Em meio a um cenário de crescentes pressões, precarização e disputas narrativas, o Dia do Jornalista, celebrado neste 7 de abril, ganha um tom além da homenagem: virou palco de resistência. Profissionais da imprensa em todo o país reforçam que defender o jornalismo é, sobretudo, defender a democracia.
A categoria denuncia uma ofensiva silenciosa contra a profissão, marcada pela desvalorização do trabalho jornalístico, perda de direitos e avanço de modelos que tentam substituir o rigor da apuração pela superficialidade da chamada “produção de conteúdo”. Para os jornalistas, não há espaço para confusão: informação de qualidade exige técnica, responsabilidade e compromisso social — não improviso.

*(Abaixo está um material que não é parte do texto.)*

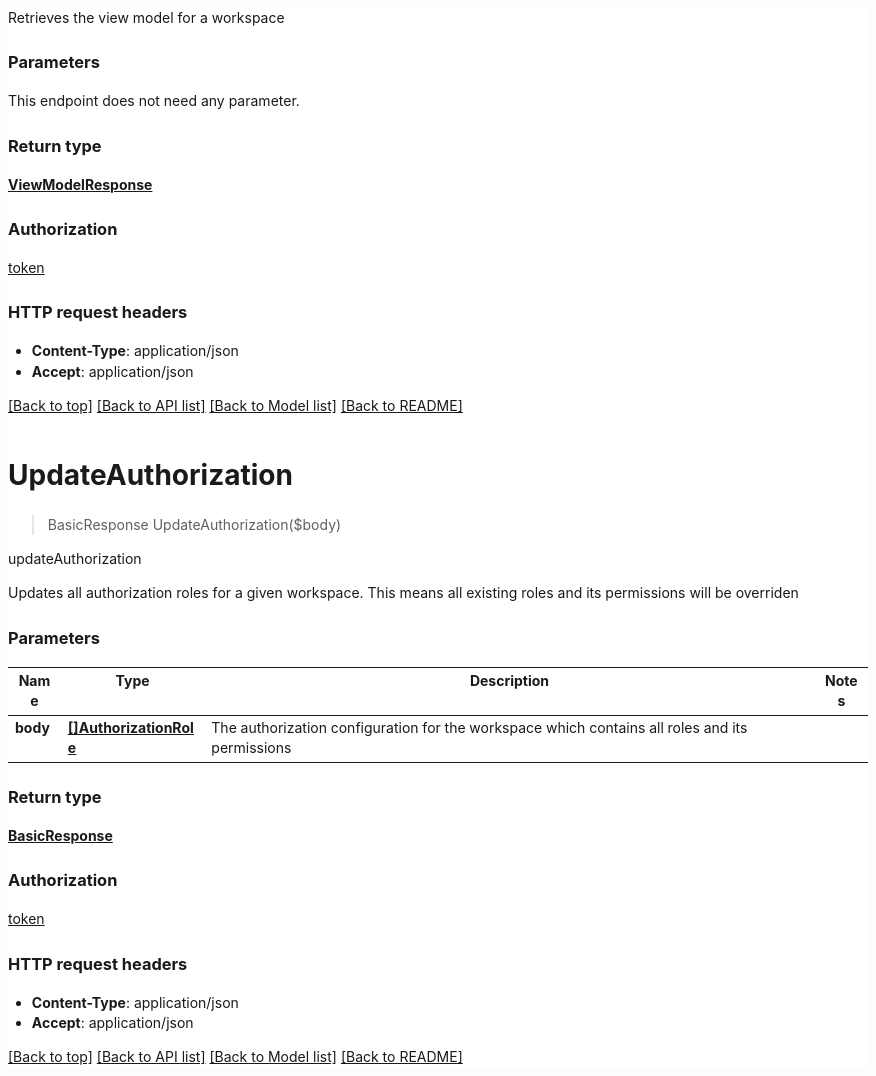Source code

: Retrieves the view model for a workspace


### Parameters
This endpoint does not need any parameter.

### Return type

[**ViewModelResponse**](ViewModelResponse.md)

### Authorization

[token](../README.md#token)

### HTTP request headers

 - **Content-Type**: application/json
 - **Accept**: application/json

[[Back to top]](#) [[Back to API list]](../README.md#documentation-for-api-endpoints) [[Back to Model list]](../README.md#documentation-for-models) [[Back to README]](../README.md)

# **UpdateAuthorization**
> BasicResponse UpdateAuthorization($body)

updateAuthorization

Updates all authorization roles for a given workspace. This means all existing roles and its permissions will be overriden


### Parameters

Name | Type | Description  | Notes
------------- | ------------- | ------------- | -------------
 **body** | [**[]AuthorizationRole**](AuthorizationRole.md)| The authorization configuration for the workspace which contains all roles and its permissions | 

### Return type

[**BasicResponse**](BasicResponse.md)

### Authorization

[token](../README.md#token)

### HTTP request headers

 - **Content-Type**: application/json
 - **Accept**: application/json

[[Back to top]](#) [[Back to API list]](../README.md#documentation-for-api-endpoints) [[Back to Model list]](../README.md#documentation-for-models) [[Back to README]](../README.md)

No centro desse embate, a Federação Nacional dos Jornalistas (FENAJ) intensifica sua atuação em Brasília. Pela quinta vez consecutiva, lideranças da categoria ocupam a capital federal em uma articulação direta com parlamentares e representantes do Executivo, pressionando por avanços concretos nas pautas históricas da classe.
Entre os principais alvos de crítica está a Lei 15.325, vista como um risco direto à estrutura da profissão. Segundo a entidade, a norma contribui para aprofundar a precarização, fragilizar vínculos trabalhistas e fomentar conflitos internos no setor. A revogação da lei passou a ser tratada como prioridade absoluta.
Além disso, a mobilização nacional inclui atos simbólicos e protestos coordenados. Jornalistas foram convocados a vestir preto em seus ambientes de trabalho, em um gesto que traduz o momento crítico vivido pela categoria e a urgência de mudanças estruturais.
Mesmo sob pressão, a mensagem é clara: o jornalismo não recua. Em um ambiente marcado por ataques à credibilidade da imprensa e tentativas de esvaziamento do seu papel, profissionais seguem reafirmando sua função essencial — traduzir os fatos, fiscalizar o poder e garantir que a sociedade tenha acesso à verdade.
Neste 7 de abril, mais do que celebrar, jornalistas transformam a data em um chamado público: valorizar quem informa é condição indispensável para a sobrevivência da democracia brasileira.